• Monday, December 04, 2023


India appeals to UN court to halt execution of ‘spy’ Kulbhushan Jadhav

Kulbhushan Sudhir Jadhav remains in Pakistani custody

By: Sarwaralam

India on Monday (15) appealed to the UN’s top court to order Pakistan to suspend its planned execution of an Indian national convicted of spying.

In an emergency hearing, lawyers for New Delhi urged the International Court of Justice to halt the execution of Kulbhushan Sudhir Jadhav.

Jadhav was arrested in the southwestern province of Balochistan last year and Pakistani officials claim he has confessed to spying for Indian intelligence services.

But India has denied he was a spy, and last week lodged a protest at the ICJ in The Hague accusing Pakistan of “egregious violations of the Vienna convention”.

Jadhav was “an innocent Indian national, who, incarcerated in Pakistan for more than a year on concocted charges, deprived of his rights and protection accorded under the Vienna Convention, has been held incommunicado… and faces imminent execution,” Indian lawyer Deepak Mittal told the tribunal Monday.

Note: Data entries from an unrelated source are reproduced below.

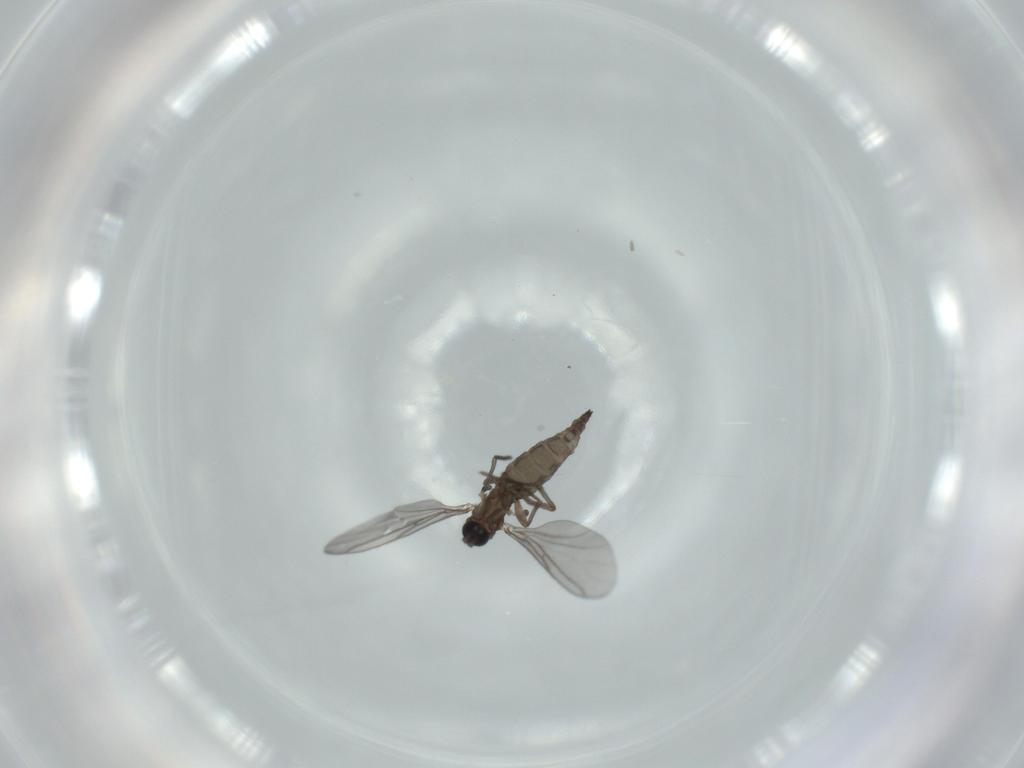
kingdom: Animalia
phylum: Arthropoda
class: Insecta
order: Diptera
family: Cecidomyiidae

Pakistan has failed to respond to all Indian demands for information about the case, snubbing requests for documents including the charge sheet, and has not provided Jadhav with consular access, he said.

Islamabad has also not replied to a visa application by Jadhav’s parents seeking to travel to Pakistan to visit their son.

“All that we know is what we have seen in the media in Pakistan,” Mittal told the tribunal at the start of the day-long hearing.

“India believes that the farcical nature of the proceedings and unjust trial by a Pakistan military court… has led to a serious miscarriage of justice.”

Jadhav “has been denied the right to be defended by a legal counsel of his choice,” he added.

India is seeking the immediate suspension of the death sentence against Jadhav who it claims was ‘kidnapped from Iran, where he was carrying on business after retiring from the Indian Navy’,” according to court documents.

New Delhi ultimately wants the tribunal to order Islamabad to annul the sentence.

It also wants the ICJ, set up in 1945 to rule on disputes between nations in accordance with international law, to declare that the Pakistani military court violated the Vienna Convention by imposing a death sentence on Jadhav and broke human rights laws.

Pakistan will present its arguments to the afternoon session.

Nuclear archrivals India and Pakistan routinely accuse one another of sending spies into their countries, and it is not uncommon for either nation to expel diplomats accused of espionage, particularly at times of high tension.

But death sentences have rarely been issued in recent years.